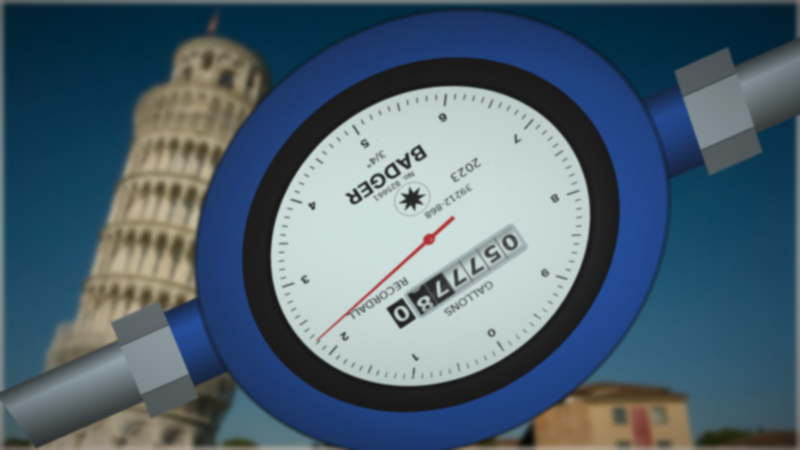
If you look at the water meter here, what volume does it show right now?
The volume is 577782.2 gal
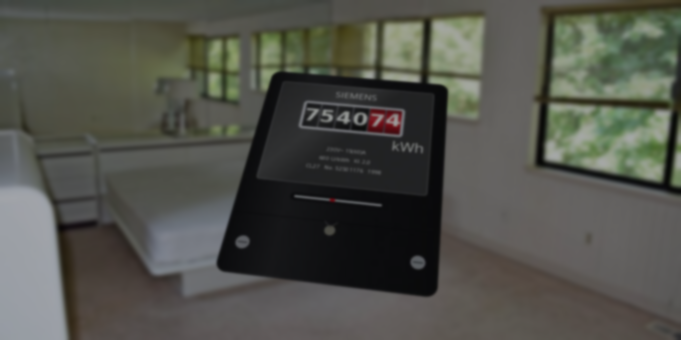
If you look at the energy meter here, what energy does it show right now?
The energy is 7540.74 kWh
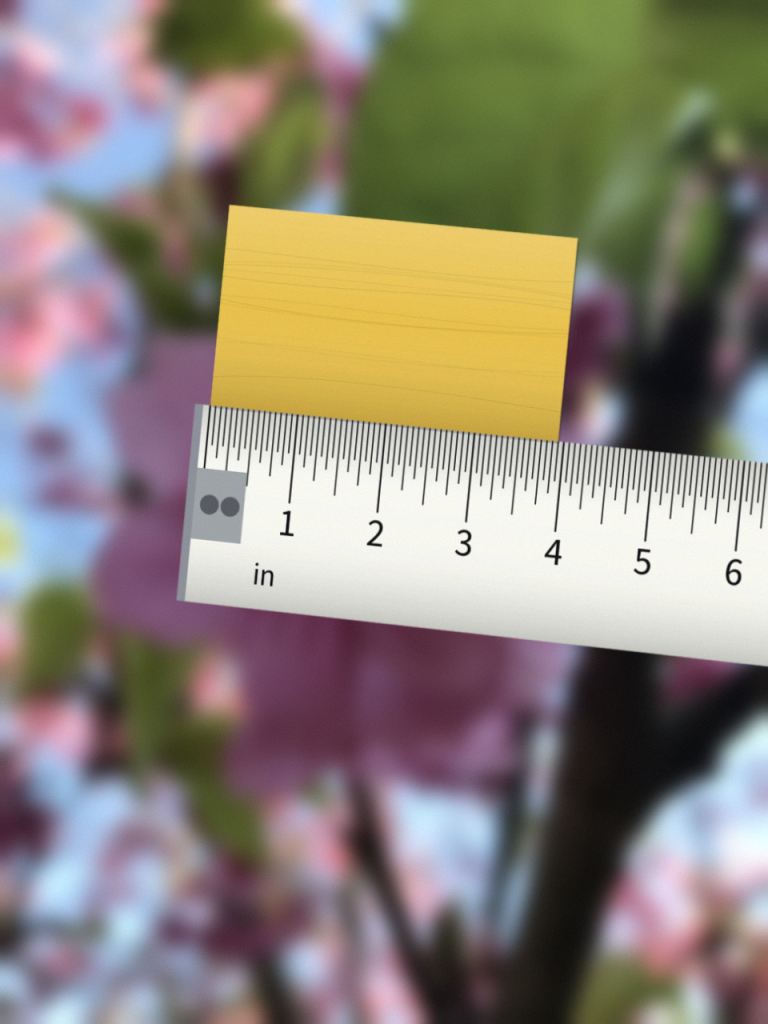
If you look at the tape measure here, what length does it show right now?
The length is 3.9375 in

###

WHAT THE EXERCISE ASKS → Can you put every line of the data above into a numbered list, skipping any blank lines and leaving the pictures out?

PROBLEM SOLUTION →
1. If you look at the water meter here, what volume does it show right now?
2. The volume is 577782.2 gal
3. If you look at the energy meter here, what energy does it show right now?
4. The energy is 7540.74 kWh
5. If you look at the tape measure here, what length does it show right now?
6. The length is 3.9375 in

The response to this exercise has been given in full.